Data records Start Marker
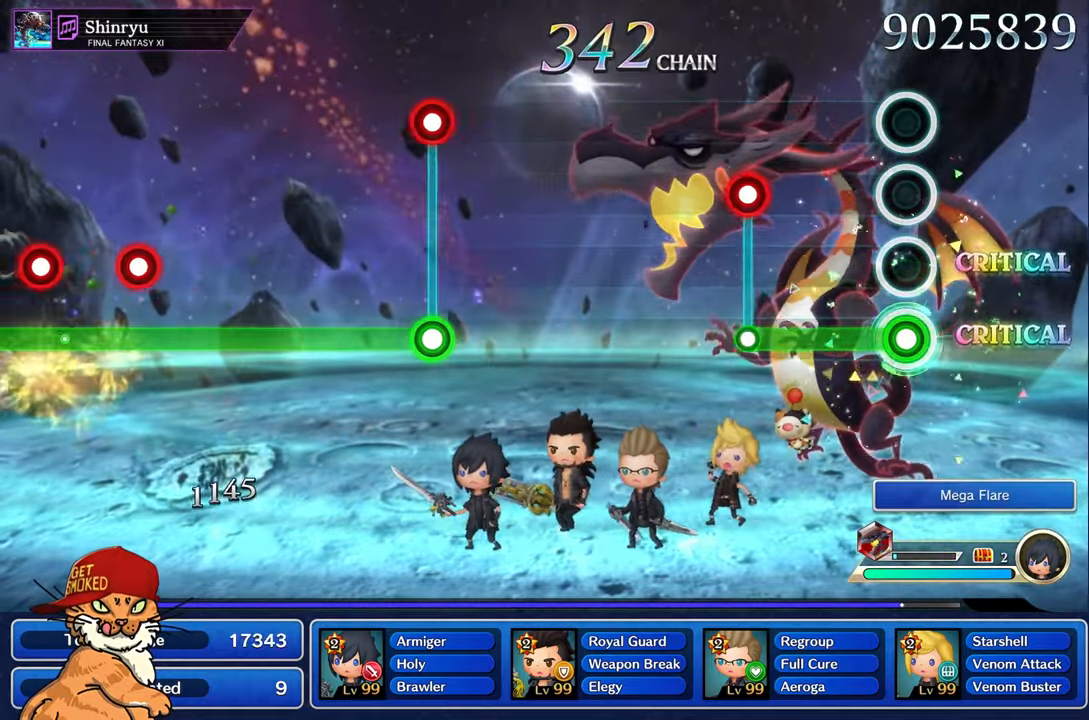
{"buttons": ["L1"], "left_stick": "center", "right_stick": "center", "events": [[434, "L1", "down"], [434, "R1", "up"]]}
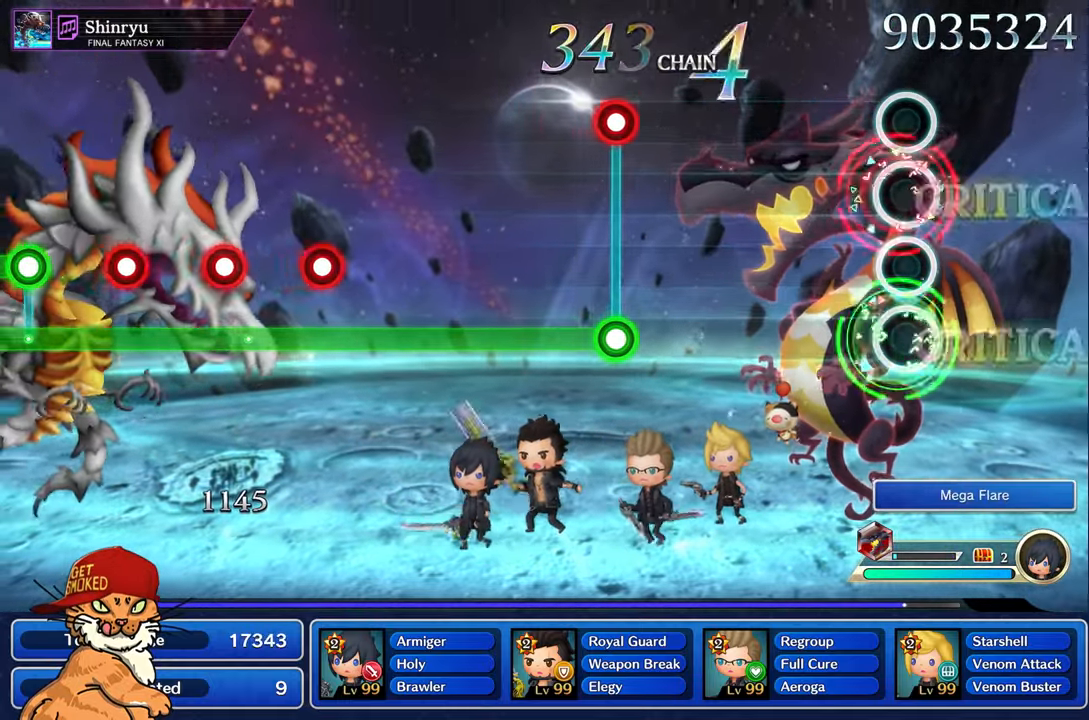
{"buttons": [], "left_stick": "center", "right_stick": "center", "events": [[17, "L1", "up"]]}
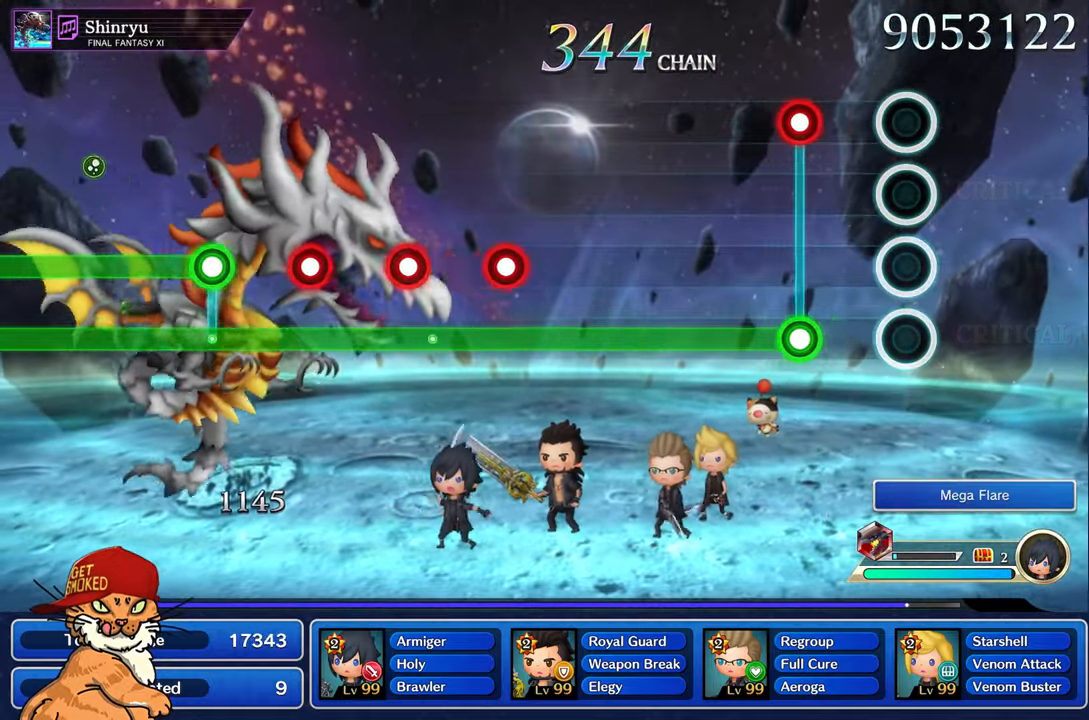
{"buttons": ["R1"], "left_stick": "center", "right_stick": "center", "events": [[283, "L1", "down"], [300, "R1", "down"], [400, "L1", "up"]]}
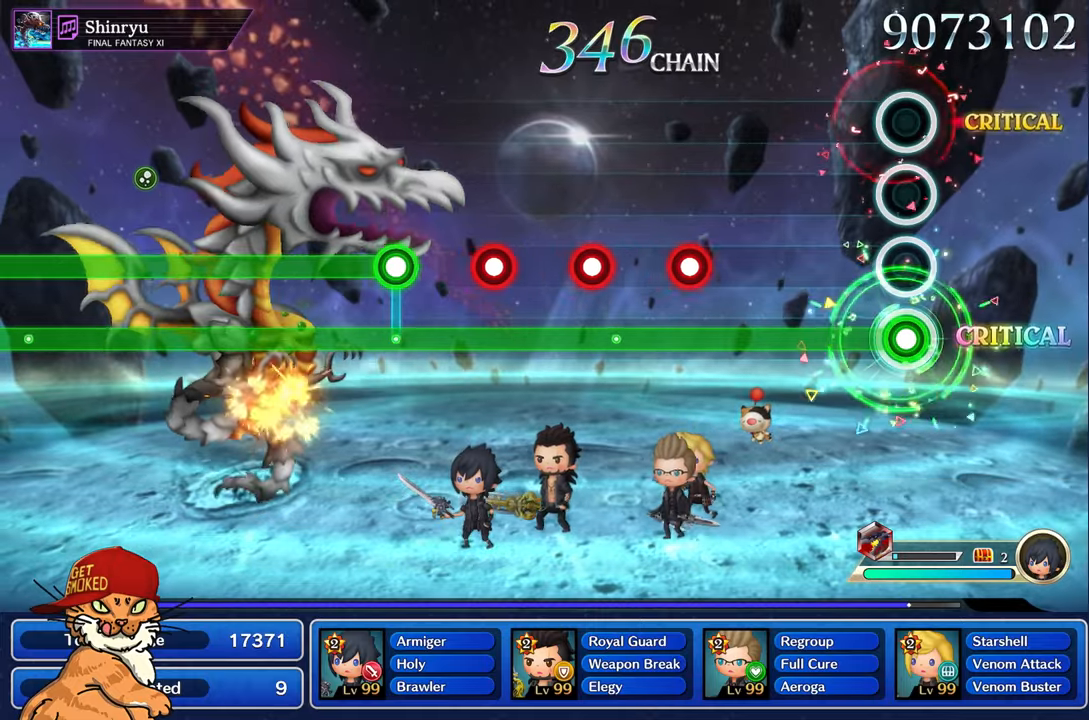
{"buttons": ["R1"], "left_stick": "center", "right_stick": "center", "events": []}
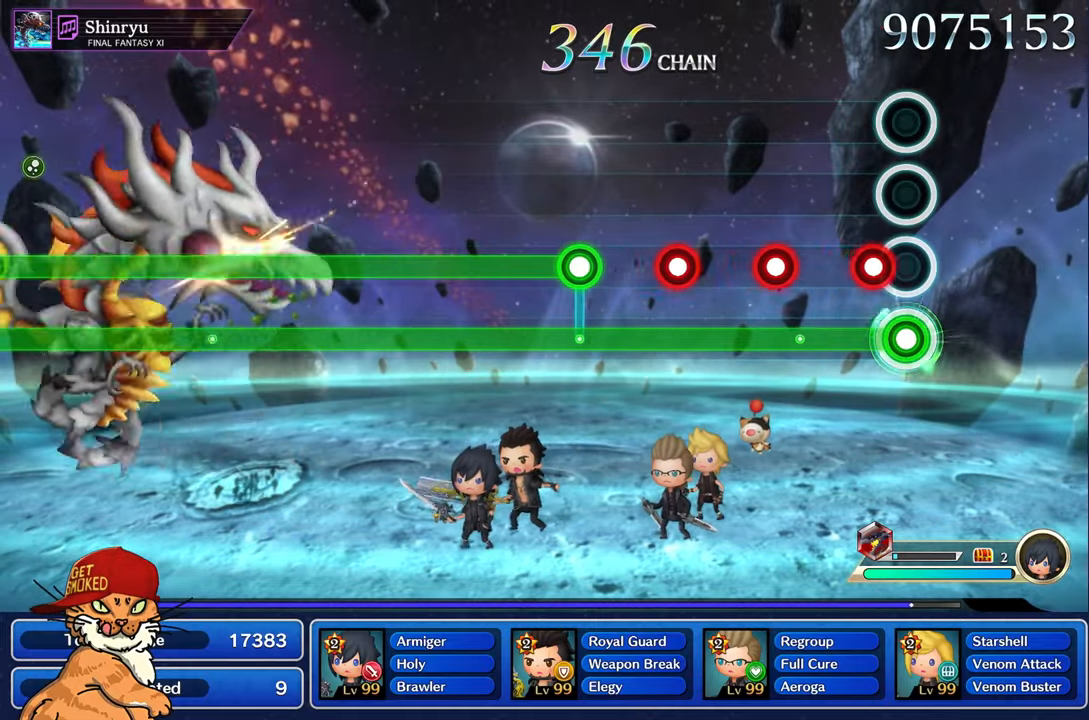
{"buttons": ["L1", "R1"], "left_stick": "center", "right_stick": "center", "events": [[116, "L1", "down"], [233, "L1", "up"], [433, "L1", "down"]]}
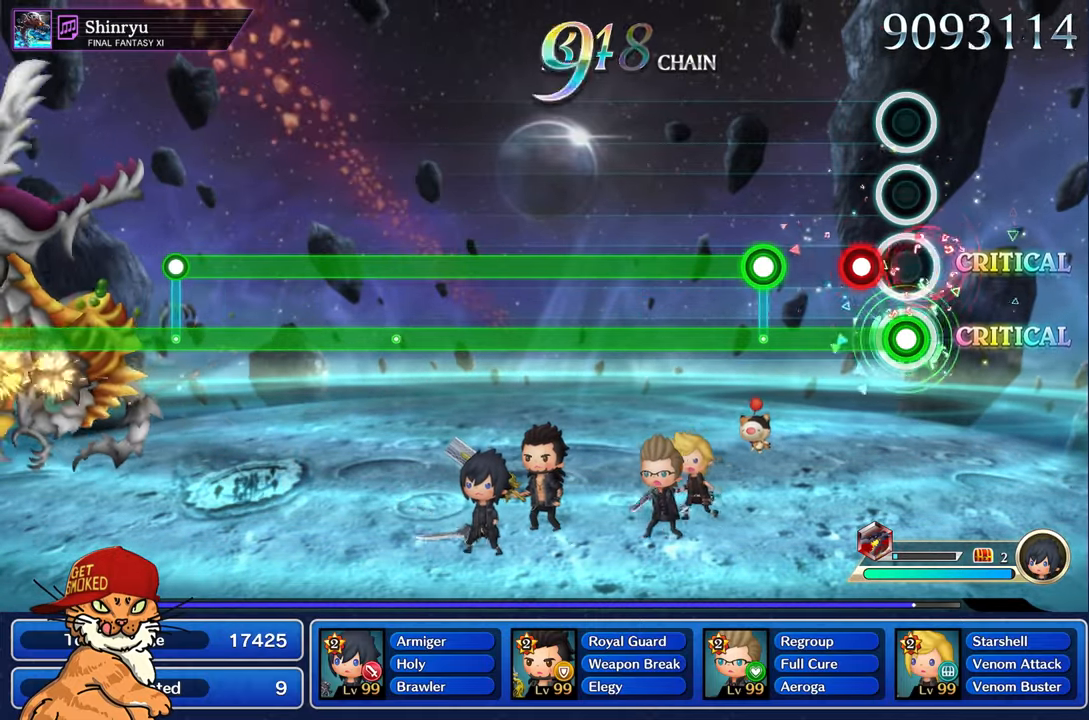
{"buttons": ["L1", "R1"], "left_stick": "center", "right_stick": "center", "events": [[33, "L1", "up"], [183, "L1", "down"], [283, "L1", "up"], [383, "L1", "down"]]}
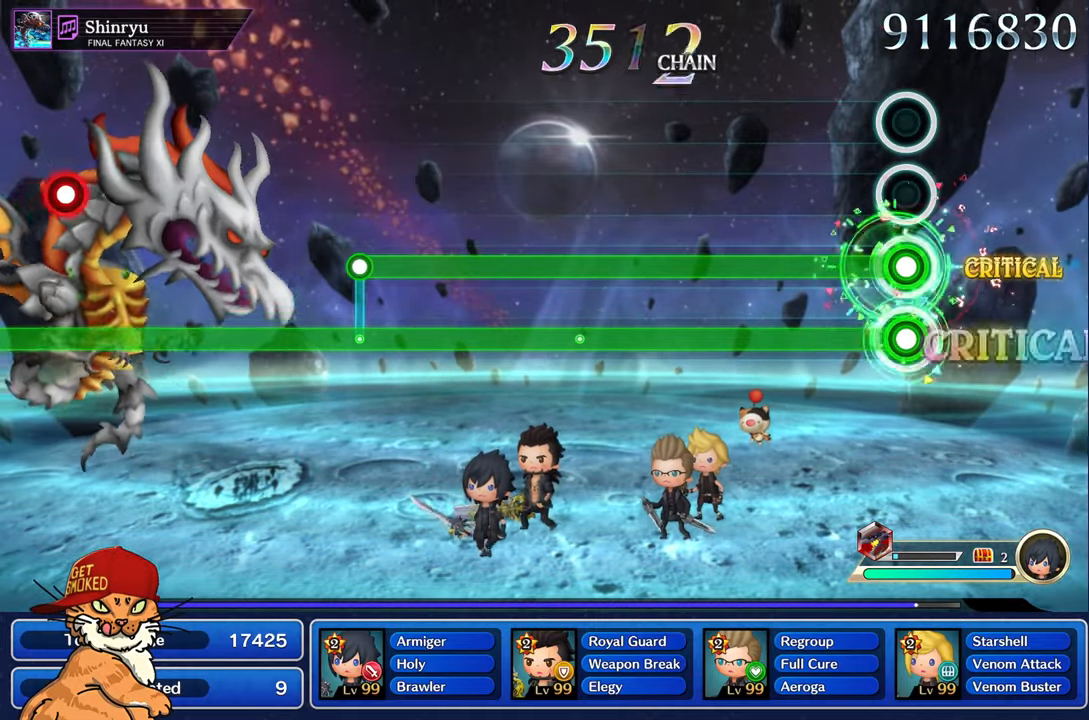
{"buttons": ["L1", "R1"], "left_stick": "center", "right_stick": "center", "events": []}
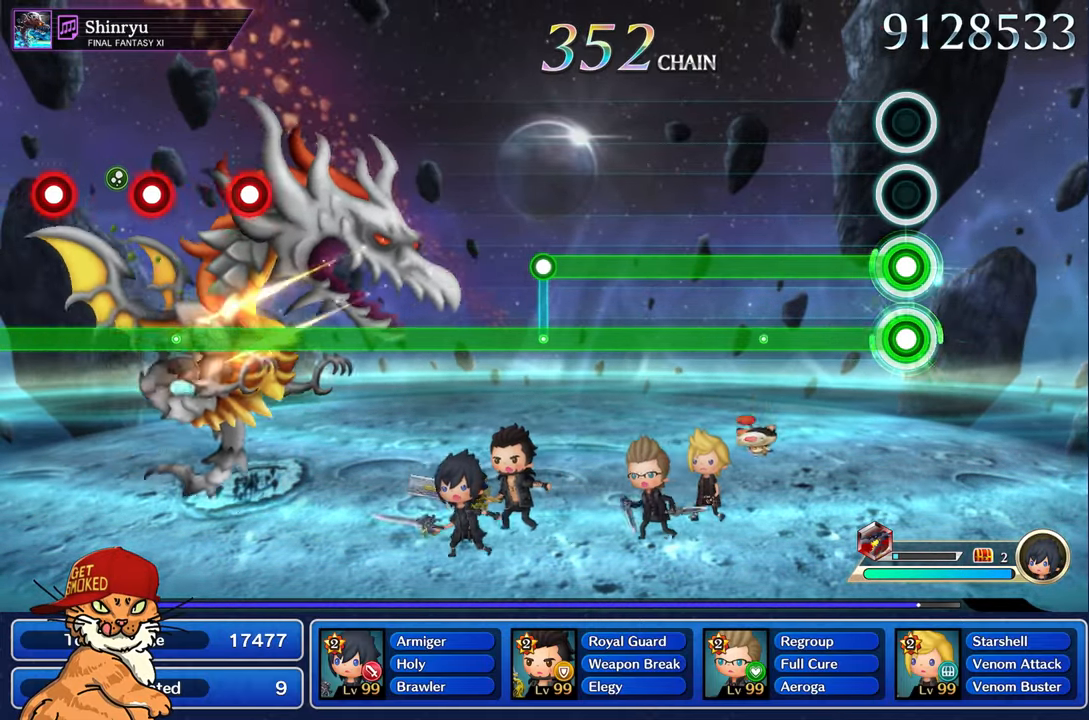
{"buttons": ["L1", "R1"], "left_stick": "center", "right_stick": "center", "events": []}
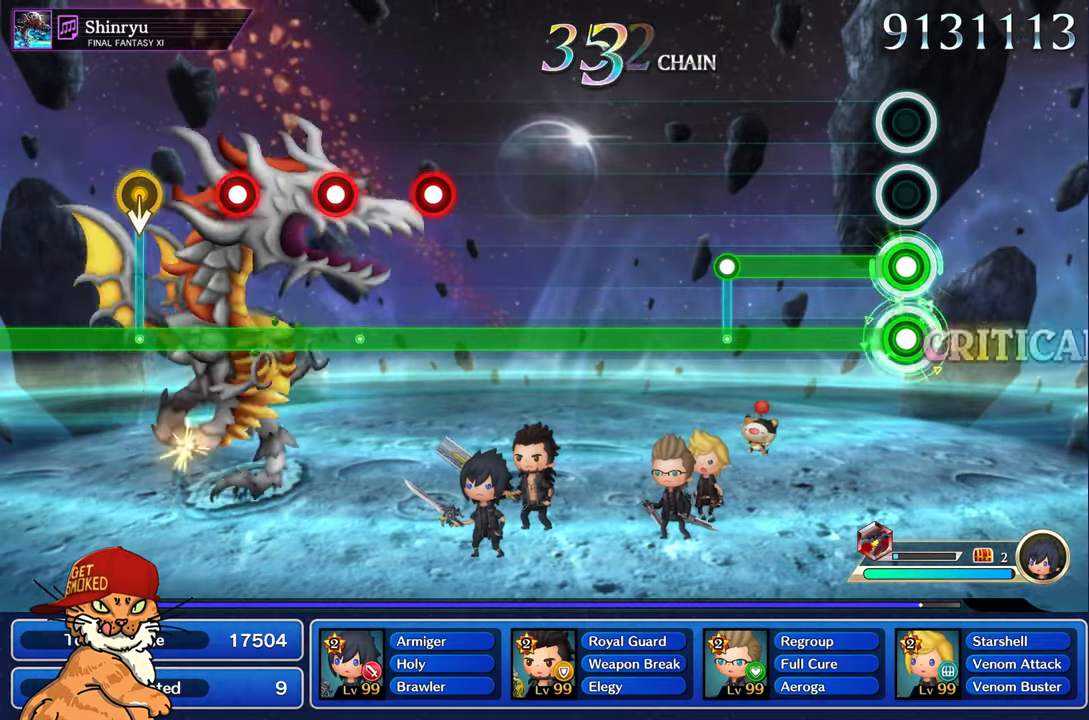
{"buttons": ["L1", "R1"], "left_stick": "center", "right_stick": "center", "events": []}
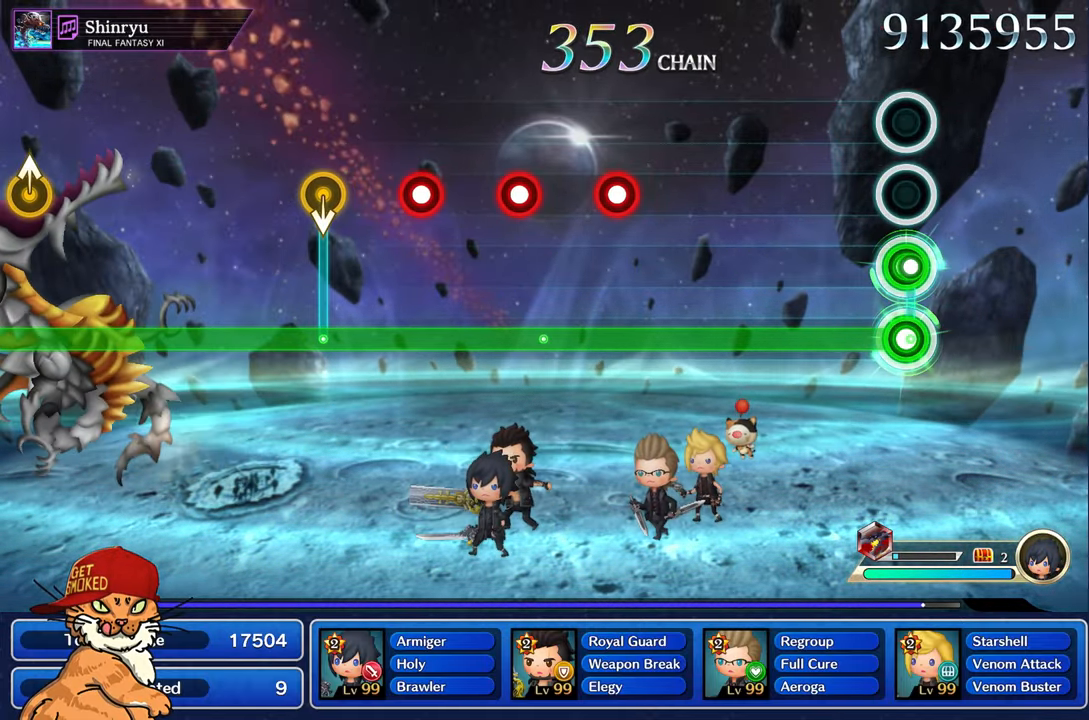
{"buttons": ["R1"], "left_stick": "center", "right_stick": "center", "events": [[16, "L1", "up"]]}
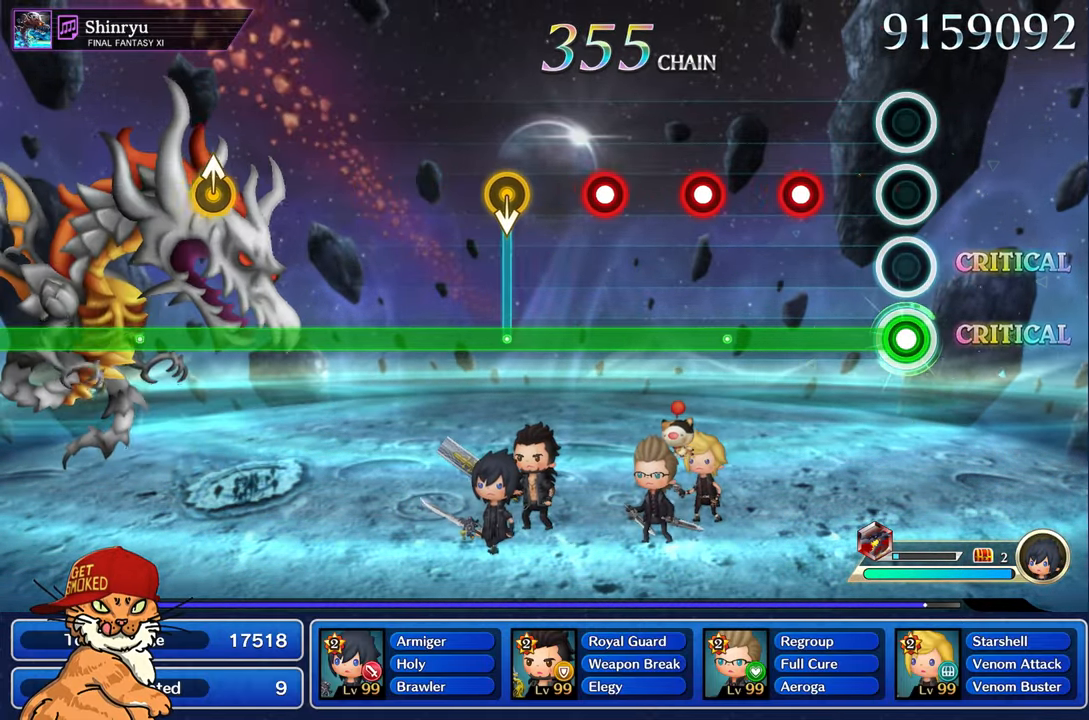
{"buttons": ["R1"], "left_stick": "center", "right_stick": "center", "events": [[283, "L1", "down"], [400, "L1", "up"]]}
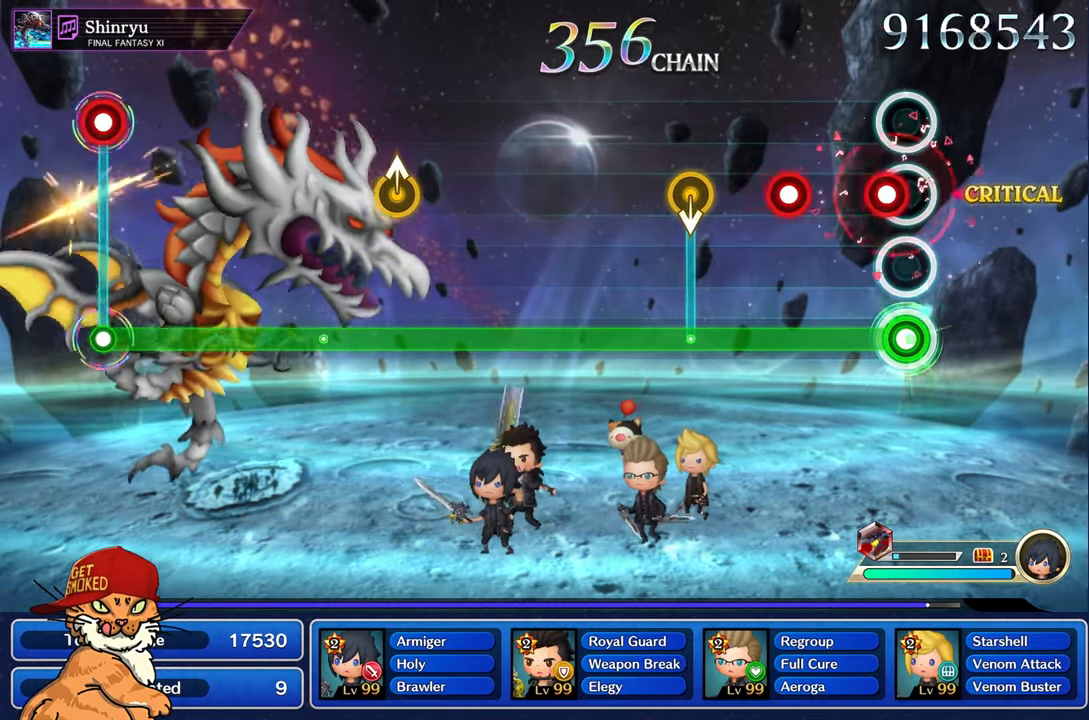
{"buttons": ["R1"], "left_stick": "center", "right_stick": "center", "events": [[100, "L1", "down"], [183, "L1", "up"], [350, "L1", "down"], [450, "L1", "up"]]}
Data records End Marker
Transcribe the material as is, with images omitted.

{"buttons": ["L1"], "left_stick": "center", "right_stick": "center", "events": [[434, "L1", "down"], [434, "R1", "up"]]}
{"buttons": [], "left_stick": "center", "right_stick": "center", "events": [[17, "L1", "up"]]}
{"buttons": ["R1"], "left_stick": "center", "right_stick": "center", "events": [[283, "L1", "down"], [300, "R1", "down"], [400, "L1", "up"]]}
{"buttons": ["R1"], "left_stick": "center", "right_stick": "center", "events": []}
{"buttons": ["L1", "R1"], "left_stick": "center", "right_stick": "center", "events": [[116, "L1", "down"], [233, "L1", "up"], [433, "L1", "down"]]}
{"buttons": ["L1", "R1"], "left_stick": "center", "right_stick": "center", "events": [[33, "L1", "up"], [183, "L1", "down"], [283, "L1", "up"], [383, "L1", "down"]]}
{"buttons": ["L1", "R1"], "left_stick": "center", "right_stick": "center", "events": []}
{"buttons": ["L1", "R1"], "left_stick": "center", "right_stick": "center", "events": []}
{"buttons": ["L1", "R1"], "left_stick": "center", "right_stick": "center", "events": []}
{"buttons": ["R1"], "left_stick": "center", "right_stick": "center", "events": [[16, "L1", "up"]]}
{"buttons": ["R1"], "left_stick": "center", "right_stick": "center", "events": [[283, "L1", "down"], [400, "L1", "up"]]}
{"buttons": ["R1"], "left_stick": "center", "right_stick": "center", "events": [[100, "L1", "down"], [183, "L1", "up"], [350, "L1", "down"], [450, "L1", "up"]]}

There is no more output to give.